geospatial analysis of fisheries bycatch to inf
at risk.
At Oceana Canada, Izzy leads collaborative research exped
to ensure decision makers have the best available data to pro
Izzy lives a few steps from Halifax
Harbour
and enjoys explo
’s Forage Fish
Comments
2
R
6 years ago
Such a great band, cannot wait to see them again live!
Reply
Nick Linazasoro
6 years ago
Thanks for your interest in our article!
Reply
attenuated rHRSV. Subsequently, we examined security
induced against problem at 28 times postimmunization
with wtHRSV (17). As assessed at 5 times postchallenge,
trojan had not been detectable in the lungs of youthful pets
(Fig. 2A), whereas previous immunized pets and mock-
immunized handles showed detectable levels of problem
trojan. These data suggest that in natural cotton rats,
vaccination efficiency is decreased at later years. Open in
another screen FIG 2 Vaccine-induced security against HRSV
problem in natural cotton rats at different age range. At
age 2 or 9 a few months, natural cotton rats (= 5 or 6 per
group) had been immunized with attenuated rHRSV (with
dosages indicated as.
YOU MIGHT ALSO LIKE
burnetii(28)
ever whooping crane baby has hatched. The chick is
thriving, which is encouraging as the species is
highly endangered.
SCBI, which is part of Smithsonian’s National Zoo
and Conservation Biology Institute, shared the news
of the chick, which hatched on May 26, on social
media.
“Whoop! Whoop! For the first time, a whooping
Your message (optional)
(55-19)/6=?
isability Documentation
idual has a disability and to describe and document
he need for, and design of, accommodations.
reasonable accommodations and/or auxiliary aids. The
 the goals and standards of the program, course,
________________________
◆ Instructions to follow ◆
Write out all the records above one more time, exactly.

◆ Response area ◆
geospatial analysis of fisheries bycatch to inf
at risk.
At Oceana Canada, Izzy leads collaborative research exped
to ensure decision makers have the best available data to pro
Izzy lives a few steps from Halifax
Harbour
and enjoys explo
’s Forage Fish
Comments
2
R
6 years ago
Such a great band, cannot wait to see them again live!
Reply
Nick Linazasoro
6 years ago
Thanks for your interest in our article!
Reply
attenuated rHRSV. Subsequently, we examined security
induced against problem at 28 times postimmunization
with wtHRSV (17). As assessed at 5 times postchallenge,
trojan had not been detectable in the lungs of youthful pets
(Fig. 2A), whereas previous immunized pets and mock-
immunized handles showed detectable levels of problem
trojan. These data suggest that in natural cotton rats,
vaccination efficiency is decreased at later years. Open in
another screen FIG 2 Vaccine-induced security against HRSV
problem in natural cotton rats at different age range. At
age 2 or 9 a few months, natural cotton rats (= 5 or 6 per
group) had been immunized with attenuated rHRSV (with
dosages indicated as.
YOU MIGHT ALSO LIKE
burnetii(28)
ever whooping crane baby has hatched. The chick is
thriving, which is encouraging as the species is
highly endangered.
SCBI, which is part of Smithsonian’s National Zoo
and Conservation Biology Institute, shared the news
of the chick, which hatched on May 26, on social
media.
“Whoop! Whoop! For the first time, a whooping
Your message (optional)
(55-19)/6=?
isability Documentation
idual has a disability and to describe and document
he need for, and design of, accommodations.
reasonable accommodations and/or auxiliary aids. The
 the goals and standards of the program, course,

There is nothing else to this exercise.